## EXERCISE DIRECTIONS
From the line containing "Structures marked on" to the end of the listing, write out every line exactly; leave out everything else.

## EXTRACTED ENTRIES
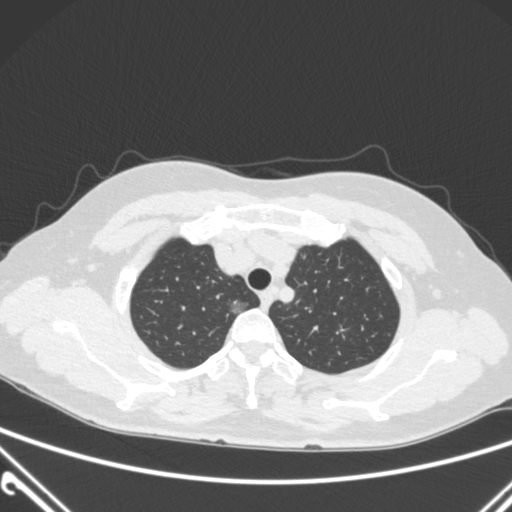
Chest CT, one axial slice. Position 237 of 300 along the scan axis. 120 kVp. Lung window (W 1500 / L -600 HU). 1 mm slice thickness. 512 × 512 image matrix, field of view 350 × 350 mm. Female patient, age 54 years. Case-level facts recorded for this patient, not image findings: clinical TNM (as recorded): T1a N0 M0; histopathological grade: G1.
Outlined on this slice (bounding box drawn by a radiologist):
- lung tumour (recorded histology: adenocarcinoma): bounding box [x1, y1, x2, y2] px = [228, 299, 254, 318]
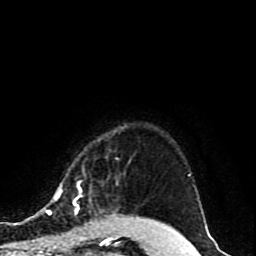
Breast MRI (dynamic contrast-enhanced), one axial slice. Slice 76 of 80 in the series (ordered by position). Cropped to one breast. Dynamic contrast-enhanced series, time point 2 of 10 at this slice position (early post-contrast). 1.5 T. TE 4.2 ms, TR 7 ms. 2 mm slice thickness. 256 × 256 image matrix. Female patient.
Annotated regions visible in this slice (semi-automatic segmentation, software-assisted and operator-edited):
- enhancing-tissue mask used for the functional tumour volume (all voxels passing the contrast-enhancement thresholds inside the analysis volume; usually the tumour): bounding box (x1, y1, x2, y2) in pixels: (54, 184, 79, 216)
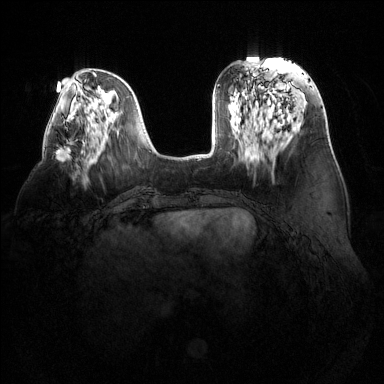
Breast MRI (dynamic contrast-enhanced), one axial slice; slice 48 of 144 in the series (ordered by position); dynamic contrast-enhanced series, time point 2 of 6 at this slice position (early post-contrast); 1.5 T; TE 1.6 ms, TR 4.6 ms; 1.2 mm slice thickness; 384 × 384 image matrix. Female patient.
Structures marked on this image (semi-automatically segmented with operator editing):
- enhancing-tissue mask used for the functional tumour volume (all voxels passing the contrast-enhancement thresholds inside the analysis volume; usually the tumour): bounding box <56,140,71,162> (left, top, right, bottom; pixels)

## SOLUTION
Structures marked on this image (semi-automatically segmented with operator editing):
- enhancing-tissue mask used for the functional tumour volume (all voxels passing the contrast-enhancement thresholds inside the analysis volume; usually the tumour): bounding box <56,140,71,162> (left, top, right, bottom; pixels)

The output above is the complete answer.